What are retailers not telling you about purchasing a Level 2 EV charger? Before you hit the purchase button consider the following:

1. Licensed Electrician – Level 2 chargers require a licensed electrician to perform the installation. Although this is commonly disclosed, what buyers often don’t know is the cost and where to find a reputable electrician.

2. Building Infrastructure – Most electric service in buildings and/or service panels don’t have suitable capacity to add a Level 2 EV charger. Retailers don’t encourage customers to have an electrician check their electric service before they purchase.

3. Repair Service – EV chargers, like any other piece of electrical equipment, requires service. This may be physical repair or software IT service. Selecting the right supplier is key to ensure service is available. In many cases retailers don’t service the equipment they sell, that is left to the manufacturer or someone else.

4. Installation Cost – Installation costs could be as much as 4x the price of a charger.

5. Internet Connection – Servicing chargers easily will always require that they be connected to the Internet. However, not all chargers come with this feature.

6. Warranty – Manufacturer’s warranties are great but who will service the equipment? Does it include onsite service, or do you have to return the charger to the manufacturer to have it serviced under warranty. Who covers the shipping costs? What do you do in the meantime while you wait for the repair?

7. Exclusivity – Purchasing a charger may require an exclusive relationship with that supplier. Consider how that might impact your ongoing costs and service levels.

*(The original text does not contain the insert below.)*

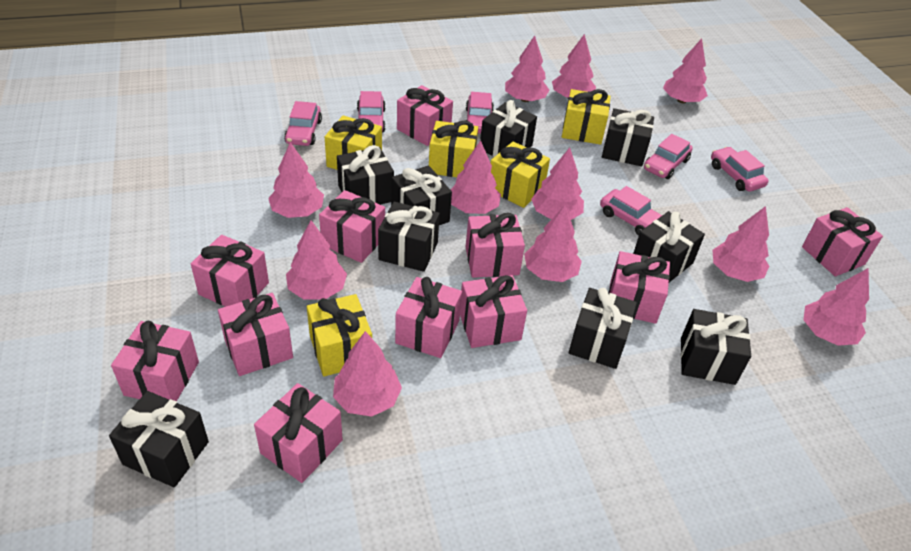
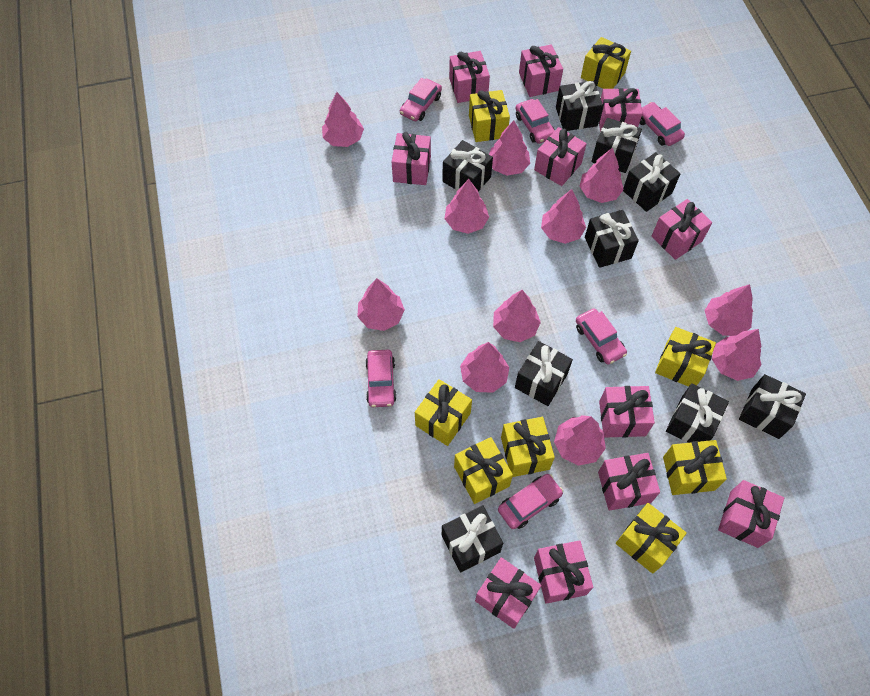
yellow gift: 5 -> 8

8. Manufacturer – Many chargers on the market are ‘White Labeled’ which means the retailer is not the manufacture of the charger, although their name may be on it.

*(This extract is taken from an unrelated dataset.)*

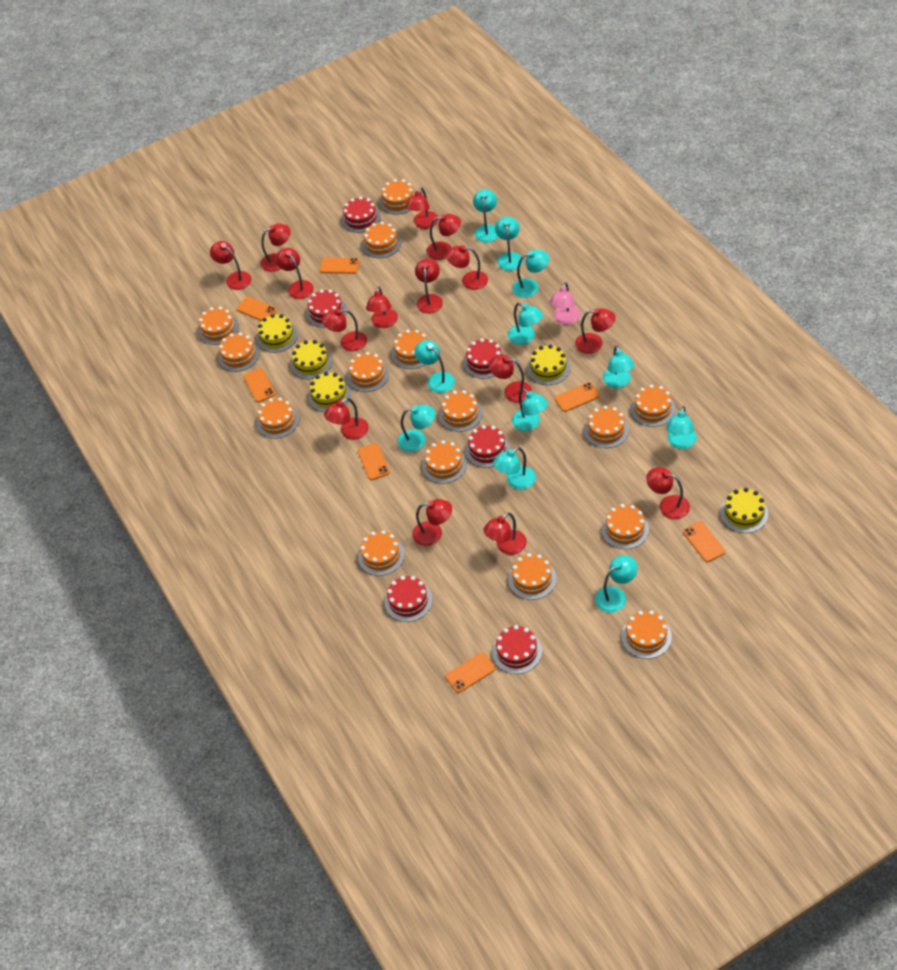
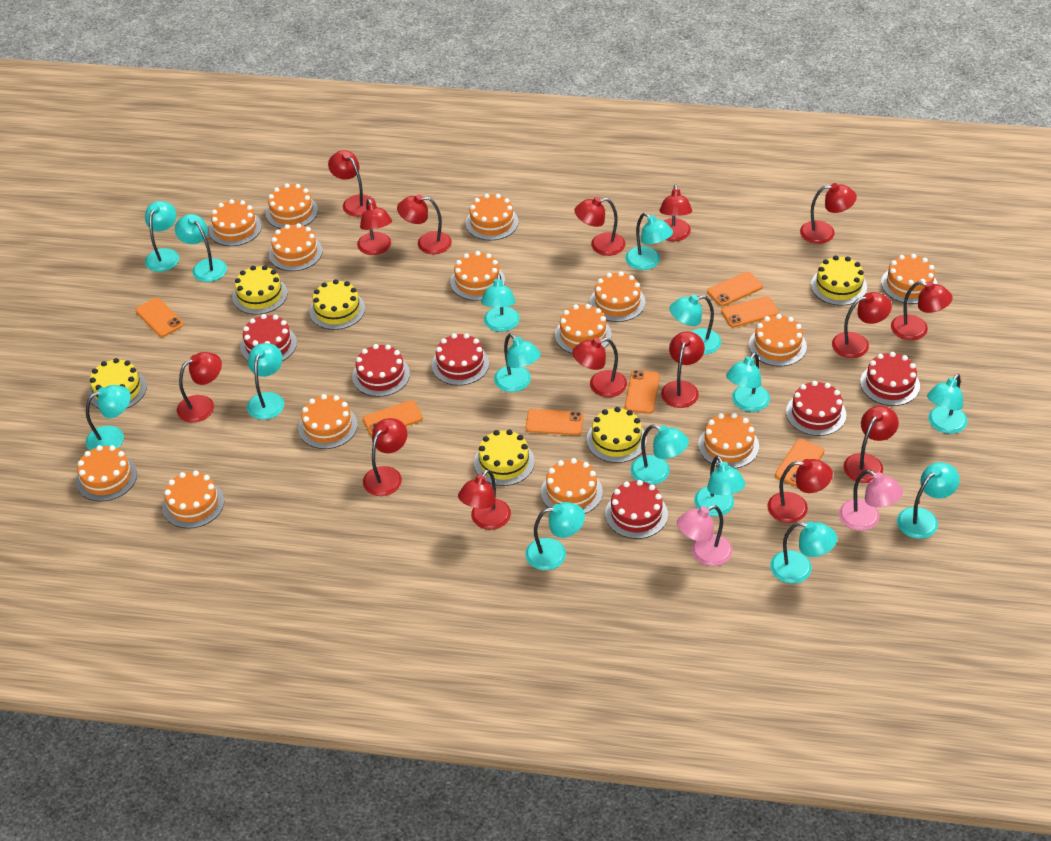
orange cake: 15 -> 14
pink lamp: 1 -> 2
turquoise lamp: 11 -> 15
yellow cake: 5 -> 6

9. De-rated – Some suppliers offer Level 2 chargers that don’t deliver the amperage for faster charging. These are Level 2 chargers that can be de-rated from 40A, to 30A, to as low as 16A. They may call these adjustable, flexible, or the like which simply means it does not deliver the full benefits of a Level 2 charger in terms of charging speed.

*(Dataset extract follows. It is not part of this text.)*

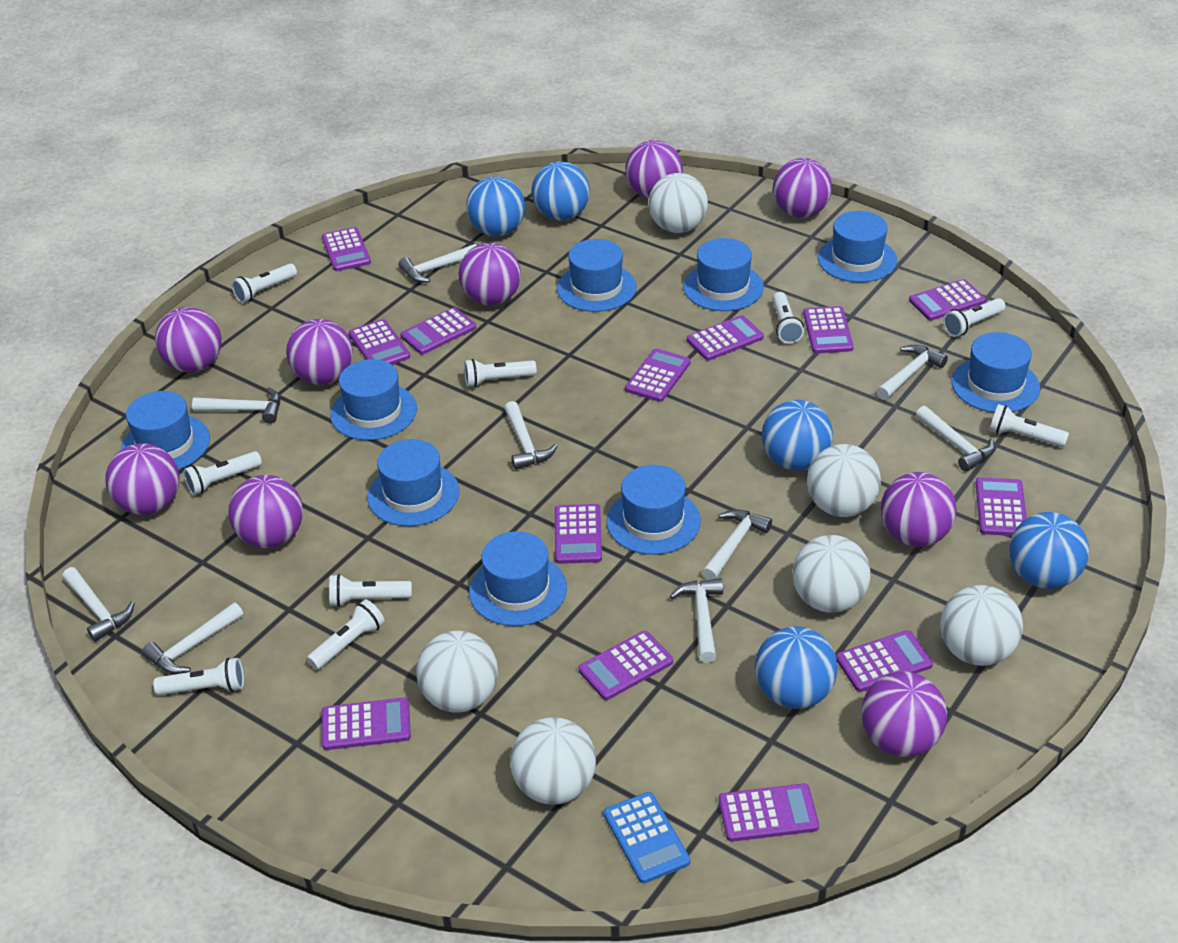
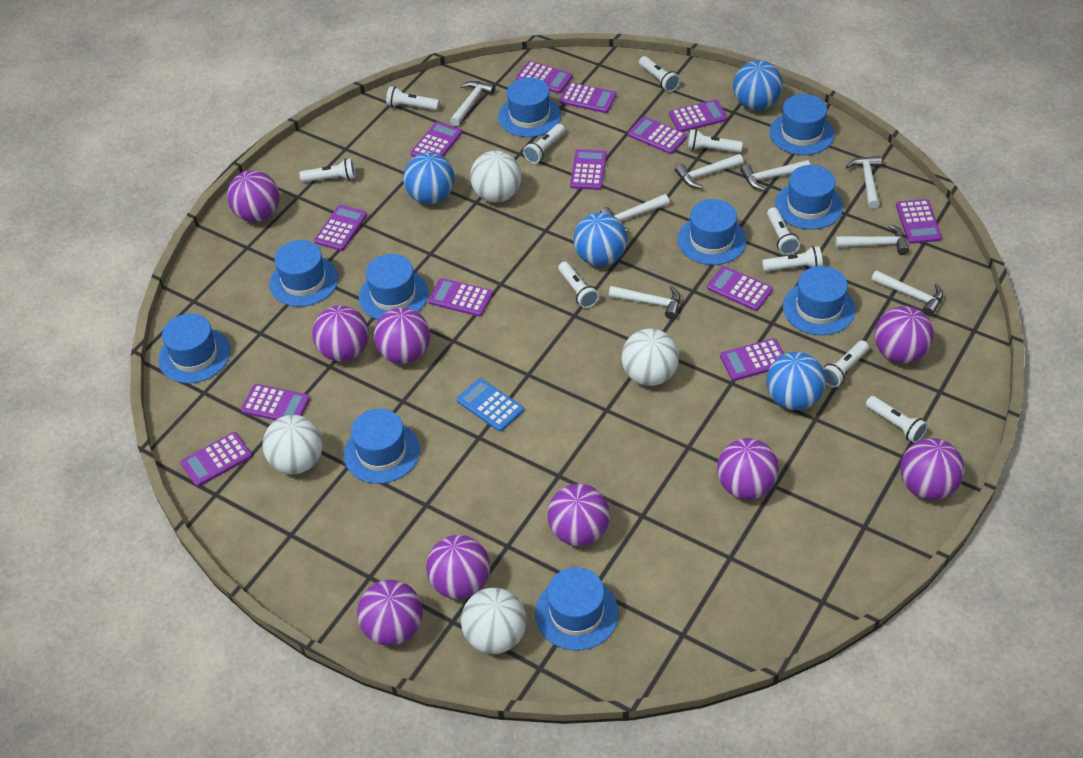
blue ball: 5 -> 4
blue hat: 9 -> 10
white ball: 6 -> 4
white flashlight: 9 -> 10
white hammer: 9 -> 8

Consider your car ownership horizon. Most owners will keep their car for 3-7years. So, your charger will be with you for at least 3years or more. The other thing to keep in mind is that your charger is an ‘Essential Service’ so if it’s not working it may become a minor or major annoyance or leave you stranded without a vehicle.

So, what should you consider when buying a charger?

1. Infrastructure – Have an electrician do an inspection of your electrical system before you buy. Ensure you receive a quote on the necessary electrical work to install your charger in advance.

2. Buy Brand Name – Aside from quality you get the assurance that the manufacture has the experience and longevity to backstop the equipment.

3. Connectivity – Insure the charger has WiFi or Internet connectivity.

4. Open Software – Your charger should have open protocol software like OCPP 1.6, both for serviceability and open access to various service providers.

5. Open Access – As electric vehicles become more and more prominent the service community and the available services will expand. Ensure you hold the key to your charger.

6. Service – Know who will be servicing your charger before you purchase; what type of service they offer, does it cover hardware and software. You should also ask how that service is delivered.

7. Warranty – Know who will be servicing your charger under warranty before your purchase and what type of service they offer, hardware, software, etc. You should also ask how that service is delivered.

8. De-Rated – Avoid derated chargers if you can. The reason you are considering a Level 2 charger is to improve charge time by a lot not just a little. The benefits should out strip the cost.

9. Extended Warranty – Consider an extended warranty if available, especially one that covers parts and labour including help desk support.

10. Service Plan – Consider a hardware/software service plan to cover your charger against unexpected service costs.

11. Ownership – Consider whether you want to own and be responsible for the charger. Like and extended warranty, Subscription based programs offer many advantages. A Subscription offers the benefit of a charger without the upfront cost and ongoing service responsibility!